24:1 Incast Congestion¶
You can also take the extreme case of 24:1 congestion by extending the send_recv test.
Multi Incast Congestion Within a Leaf Switch and Across Leaf/Spine Switches¶
We should also generate multi incast congestion test that can depict the following scenarios and ensure that the test gives reasonable performance without any packet drops. The following figures depict these scenarios:
Link Down Between Leaf and Spine¶
Given we have ECMP hash function in leaf and spine switches, ideally we should also be able to tolerate link failures in the spine switches and still be able to continue running the HCCL benchmarks on HLS-3 boxes. To do this experiment, we recommend that the administrator logs into one of the spine switches in use and deliberately DOWN the Ethernet interface. After disabling the link, you can execute HCCL_allreduce or HCCL_All2all benchmark. A drop in performance will be observed but the benchmark test should still continue to work. We do NOT expect the benchmark to fail because of a link failure.

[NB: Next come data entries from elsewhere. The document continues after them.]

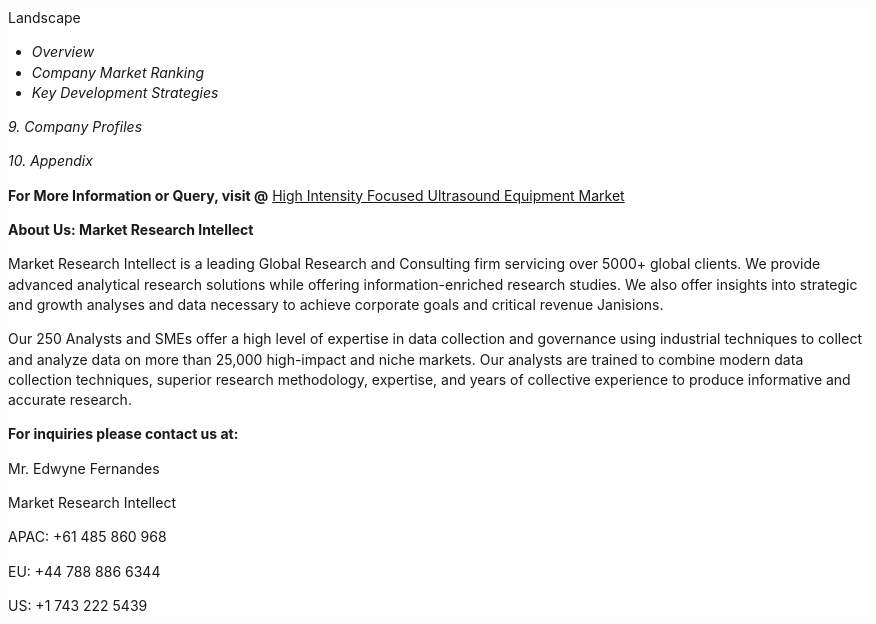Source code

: Landscape</span></em></p><ul><li><em><span class="">Overview</span></em></li><li><em><span class="">Company Market Ranking</span></em></li><li><em><span class="">Key Development Strategies</span></em></li></ul><p><em><span class="font-[700]">9. Company Profiles</span></em></p><p><em><span class="font-[700]">10. Appendix</span></em></p><p><span class="font-[700]"><strong>For More Information or Query, visit&nbsp;@</strong>&nbsp;</span><span class="font-[700]"><a href="https://www.marketresearchintellect.com/product/global-high-intensity-focused-ultrasound-equipment-market-size-and-forecast/?utm_source=Linkedin&utm_medium=838" target="_blank" data-tracking-control-name="article-ssr-frontend-pulse_little-text-block" data-tracking-will-navigate="" data-test-link="">High Intensity Focused Ultrasound Equipment Market</a></span></p><p><strong><span class="font-[700]">About Us: Market Research Intellect</span></strong></p><p><span class="">Market Research Intellect is a leading Global Research and Consulting firm servicing over 5000+ global clients. We provide advanced analytical research solutions while offering information-enriched research studies.&nbsp;</span>We also offer insights into strategic and growth analyses and data necessary to achieve corporate goals and critical revenue Janisions.</p><p><span class="">Our 250 Analysts and SMEs offer a high level of expertise in data collection and governance using industrial techniques to collect and analyze data on more than 25,000 high-impact and niche markets. Our analysts are trained to combine modern data collection techniques, superior research methodology, expertise, and years of collective experience to produce informative and accurate research.</span></p><p><strong>For inquiries please contact us at:</strong></p><p>Mr. Edwyne Fernandes</p><p>Market Research Intellect</p><p>APAC: +61 485 860 968</p><p>EU: +44 788 886 6344</p><p>US: +1 743 222 5439</p>

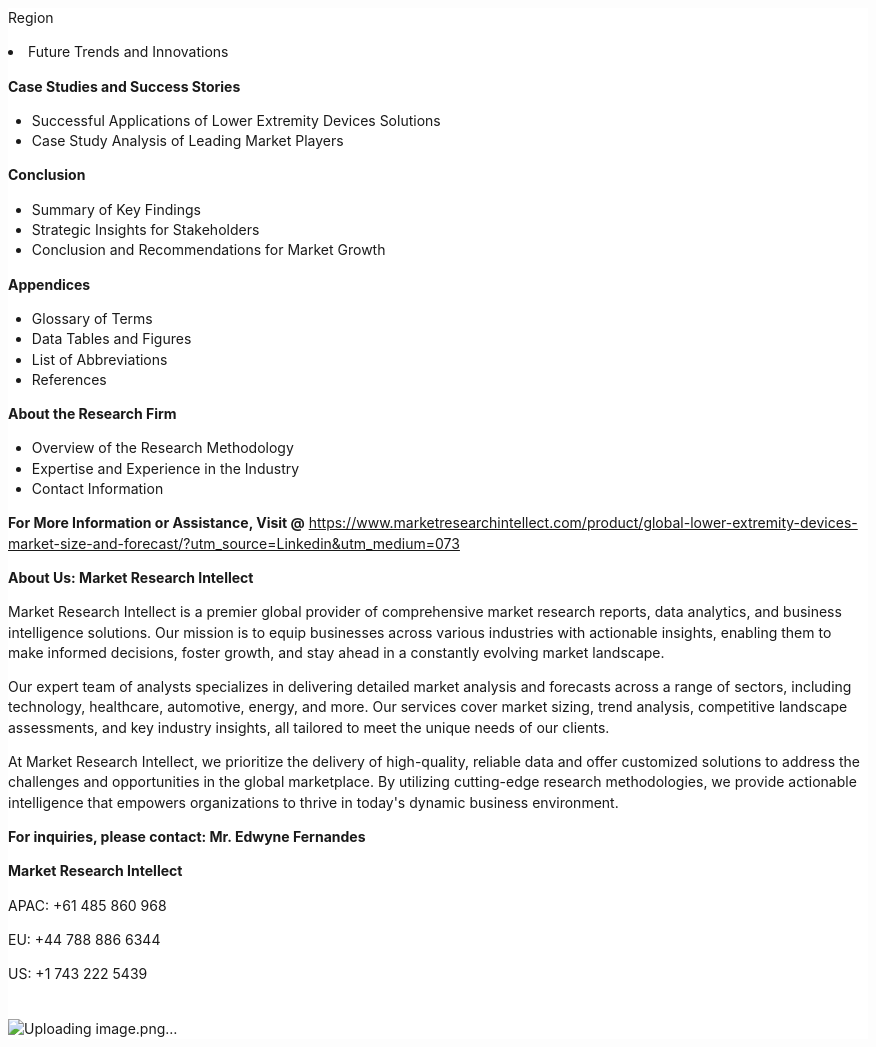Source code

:Region</li><li>Future Trends and Innovations</li></ul><p><strong>Case Studies and Success Stories</strong></p><ul><li>Successful Applications of Lower Extremity Devices Solutions</li><li>Case Study Analysis of Leading Market Players</li></ul><p><strong>Conclusion</strong></p><ul><li>Summary of Key Findings</li><li>Strategic Insights for Stakeholders</li><li>Conclusion and Recommendations for Market Growth</li></ul><p><strong>Appendices</strong></p><ul><li>Glossary of Terms</li><li>Data Tables and Figures</li><li>List of Abbreviations</li><li>References</li></ul><p><strong>About the Research Firm</strong></p><ul><li>Overview of the Research Methodology</li><li>Expertise and Experience in the Industry</li><li>Contact Information</li></ul></div><div class="article-main__content" data-test-id="publishing-text-block"><p><span class="font-[700]"><strong>For More Information or Assistance, Visit @</strong>&nbsp;<a href="https://www.marketresearchintellect.com/product/global-lower-extremity-devices-market-size-and-forecast/?utm_source=Linkedin&utm_medium=073">https://www.marketresearchintellect.com/product/global-lower-extremity-devices-market-size-and-forecast/?utm_source=Linkedin&utm_medium=073</a></span></p><p><strong>About Us: Market Research Intellect</strong></p><p>Market Research Intellect is a premier global provider of comprehensive market research reports, data analytics, and business intelligence solutions. Our mission is to equip businesses across various industries with actionable insights, enabling them to make informed decisions, foster growth, and stay ahead in a constantly evolving market landscape.</p><p>Our expert team of analysts specializes in delivering detailed market analysis and forecasts across a range of sectors, including technology, healthcare, automotive, energy, and more. Our services cover market sizing, trend analysis, competitive landscape assessments, and key industry insights, all tailored to meet the unique needs of our clients.</p><p>At Market Research Intellect, we prioritize the delivery of high-quality, reliable data and offer customized solutions to address the challenges and opportunities in the global marketplace. By utilizing cutting-edge research methodologies, we provide actionable intelligence that empowers organizations to thrive in today's dynamic business environment.</p><p><strong>For inquiries, please contact: Mr. Edwyne Fernandes</strong></p><p><strong>Market Research Intellect</strong></p><p>APAC: +61 485 860 968</p><p>EU: +44 788 886 6344</p><p>US: +1 743 222 5439</p></div><div class="article-main__content" data-test-id="publishing-text-block">&nbsp;</div>
![Uploading image.png…]()
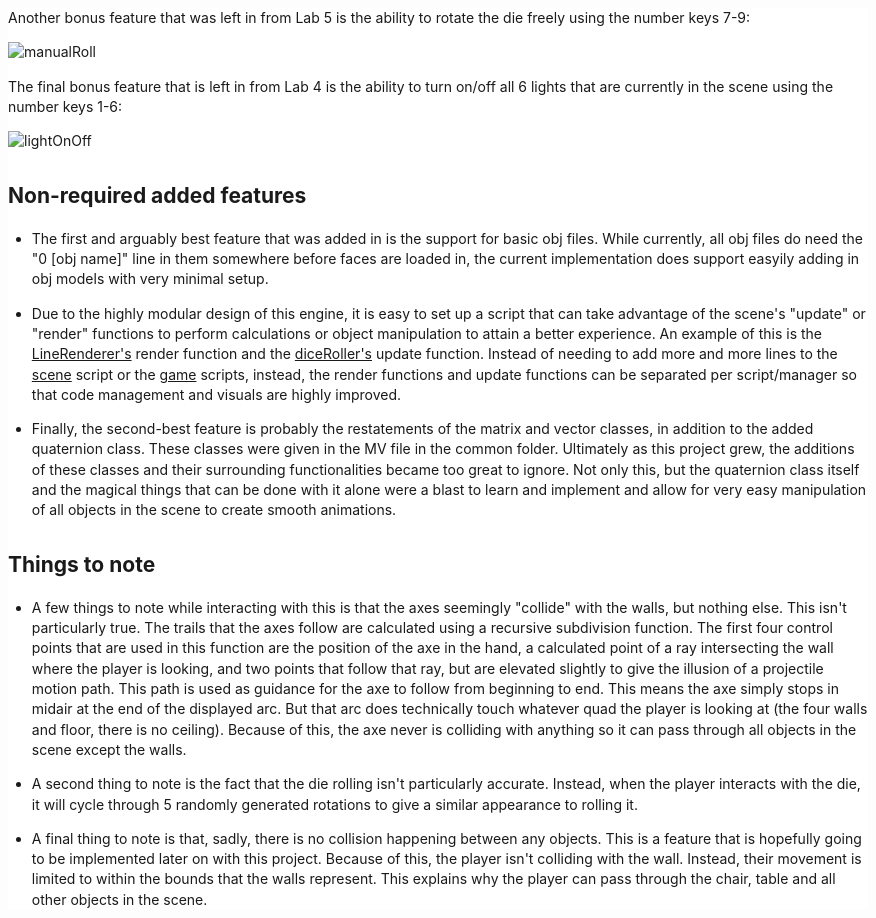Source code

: Another bonus feature that was left in from Lab 5 is the ability to rotate the die freely using the number keys 7-9:

![manualRoll](/AxeThrower/Screenshots/manualRollDie.gif)

The final bonus feature that is left in from Lab 4 is the ability to turn on/off all 6 lights that are currently in the scene using the number keys 1-6:

![lightOnOff](/AxeThrower/Screenshots/lightsOnOff.gif)

## Non-required added features

- The first and arguably best feature that was added in is the support for basic obj files. While currently, all obj files do need the "0 [obj name]" line in them somewhere before faces are loaded in, the current implementation does support easyily adding in obj models with very minimal setup.

- Due to the highly modular design of this engine, it is easy to set up a script that can take advantage of the scene's "update" or "render" functions to perform calculations or object manipulation to attain a better experience. An example of this is the [LineRenderer's](/AxeThrower/lineRenderer.js) render function and the [diceRoller's](/AxeThrower/diceRoller.js) update function. Instead of needing to add more and more lines to the [scene](/AxeThrower/scene.js) script or the [game](/AxeThrower/game.js) scripts, instead, the render functions and update functions can be separated per script/manager so that code management and visuals are highly improved.

- Finally, the second-best feature is probably the restatements of the matrix and vector classes, in addition to the added quaternion class. These classes were given in the MV file in the common folder. Ultimately as this project grew, the additions of these classes and their surrounding functionalities became too great to ignore. Not only this, but the quaternion class itself and the magical things that can be done with it alone were a blast to learn and implement and allow for very easy manipulation of all objects in the scene to create smooth animations.

## Things to note

- A few things to note while interacting with this is that the axes seemingly "collide" with the walls, but nothing else. This isn't particularly true. The trails that the axes follow are calculated using a recursive subdivision function. The first four control points that are used in this function are the position of the axe in the hand, a calculated point of a ray intersecting the wall where the player is looking, and two points that follow that ray, but are elevated slightly to give the illusion of a projectile motion path. This path is used as guidance for the axe to follow from beginning to end. This means the axe simply stops in midair at the end of the displayed arc. But that arc does technically touch whatever quad the player is looking at (the four walls and floor, there is no ceiling). Because of this, the axe never is colliding with anything so it can pass through all objects in the scene except the walls.

- A second thing to note is the fact that the die rolling isn't particularly accurate. Instead, when the player interacts with the die, it will cycle through 5 randomly generated rotations to give a similar appearance to rolling it.

- A final thing to note is that, sadly, there is no collision happening between any objects. This is a feature that is hopefully going to be implemented later on with this project. Because of this, the player isn't colliding with the wall. Instead, their movement is limited to within the bounds that the walls represent. This explains why the player can pass through the chair, table and all other objects in the scene.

To run this test, shut down the link in the spine switch as follows:
++++++++++++++++++++++++++++++++++++++++++++
2b25u25-temp-spine#configure
2b25u25-temp-spine(config)#interface ethernet 1/1-7
2b25u25-temp-spine(config-if-Et1/1,1/3,1/5,1/7)#shutdown
2b25u25-temp-spine#end
2b25u25-temp-spine#sh int status
+++++++++++++++++++++++++++++++++++++++++++++
Multiple Links Down Between Leaf and Spine¶
Please repeat the same experiment mentioned above placing multiple Ethernet interface links DOWN in the spine switch. We should continue to see that the HCCL benchmarks works but with a decrease in performance.